Similarly, the project opens up into the back garden for installations, and while re-inforcing the resilience of living systems, it also actively expands the space of the Gardens, inviting visitors into a newly accessible landscape shaped by collaboration, research, and a shared commitment to sustainable futures.

Opening hours:

Opening: 25 April 2026,  17:00-22:00
Guided Tour: 26 April 2026,  11:00 – 13:00
Exhibition Open: 27 April – 28 May, Thursdays and by appointment

Christina Zampoulaki

Christina Zampoulaki is a transdisciplinary artist whose practice explores relationships between living organisms, material systems, and shared experience. Her practice is based on “each other,” the idea that the materials that make up the world are alive and that human and non-human bodies exist in continuous relation. Through food, natural materials, and biomaterial research, her work traces interdependence across ecological and global systems.re alive, and that our bodies function in constant collaboration with theirs. 

“Water in Cyprus is scarce, uneven, and negotiated. It arrives in rainfall, in reused greywater, and manual care; each source carrying its own limits. The garden is a hybrid water system, where plants and human interventions operate together as networks of collection, storage, and redistribution. Small filtration points catch and redirect water; plants absorb, retain, spread, or shade it. Each species acts as a living technology, a node in an interconnected infrastructure. Water moves unevenly, forming clusters, gaps, and flows that shape the landscape. Paths and formal layouts fade in importance. The garden is read through moisture, shade, and access to water; a dynamic map of relations, dependencies, and emergent patterns.”

Caterina Miralles

Caterina Miralles is a Barcelona-based artist, architect, and educator whose audiovisual practice examines how the built environment shapes social and emotional experience. During the one-month residency at Gardens of the Future in Nicosia, as part of the MATCH program, Caterina developed a research-based project named Margins of Definition.

“Taking Cyprus as a case study, a territory shaped by colonisation, division, and extraction, the work examines how land is defined and controlled through mapping, borders, and resource management.
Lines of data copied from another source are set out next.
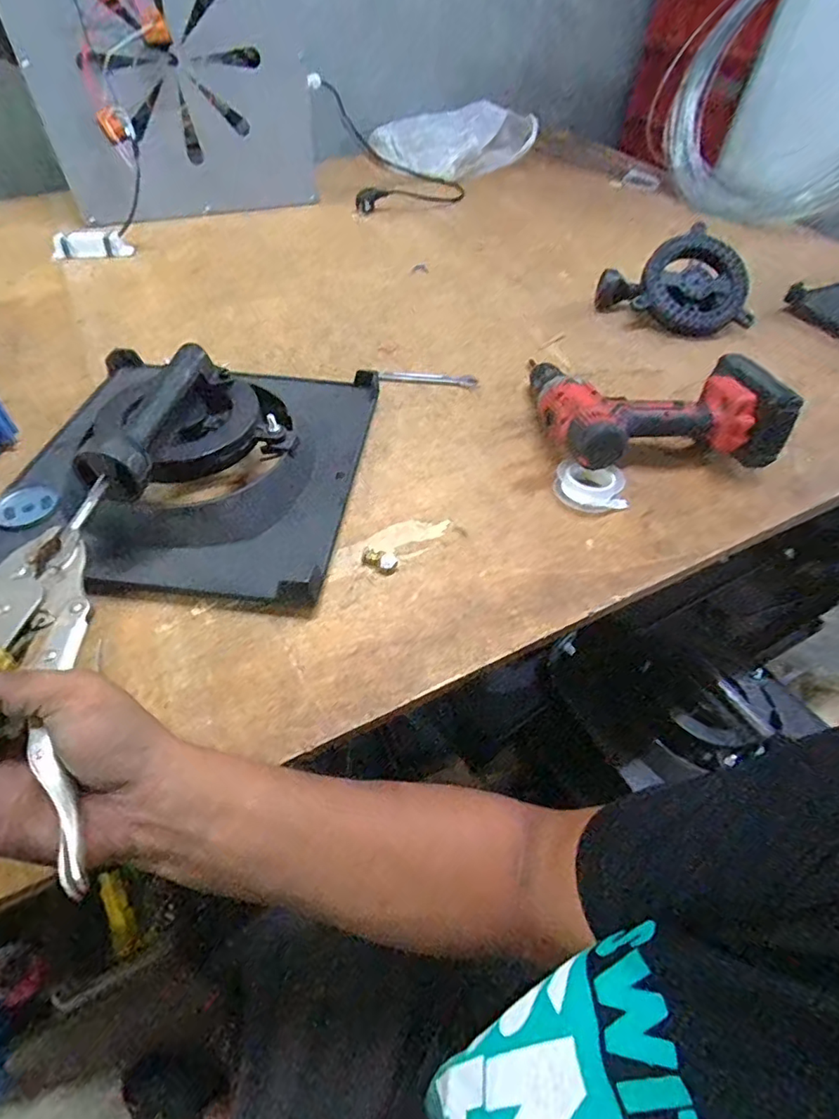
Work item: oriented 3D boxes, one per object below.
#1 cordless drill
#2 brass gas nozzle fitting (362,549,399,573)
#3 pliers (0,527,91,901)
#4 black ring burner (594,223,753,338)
[{"bbox_3d":[0.227,-0.163,0.547,0.207,0.085,0.176,-4,51,-6],"label":"cordless drill"},{"bbox_3d":[-0.033,-0.001,0.445,0.031,0.011,0.014,22,53,15],"label":"brass gas nozzle fitting"},{"bbox_3d":[-0.201,0.061,0.278,0.081,0.017,0.199,-7,51,-8],"label":"pliers"},{"bbox_3d":[0.339,-0.362,0.712,0.197,0.090,0.112,15,52,10],"label":"black ring burner"}]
Through the production of an audiovisual installation, the project shifts between scales: from large-scale terraforming projects to close recordings of soil and micro-ecologies. The films focus on what remains at the edges of spatial definition—zones that resist fixed boundaries and exceed systems of control”.

Opening weekend recap:

We opened the doors to a derelict space that had never been entered before, and it felt like the space itself had been waiting.

The exhibition opened its doors at the Gardens of the Future in Nicosia, and for the first time, an inhabited space within the Gardens welcomed an audience. There was something quietly profound about that.
The works of Christina Zampoulaki and Caterina Miralles, developed through their MATCH residency across the Gardens, filled the secret garden with questions about land, water, memory, and care, approaching terrain not as a resource, but as a living system in constant transformation. Their works placed carefully in the greenery, guided the visitors to walk around the garden, like they would in their own outdoor space reminding that land is a living system.
What emerged from the residency went beyond individual practice: the two artists collaborated on a shared piece – a water filter built from reclaimed materials that will remain in the Gardens as a lasting, quiet contribution to the space that held them.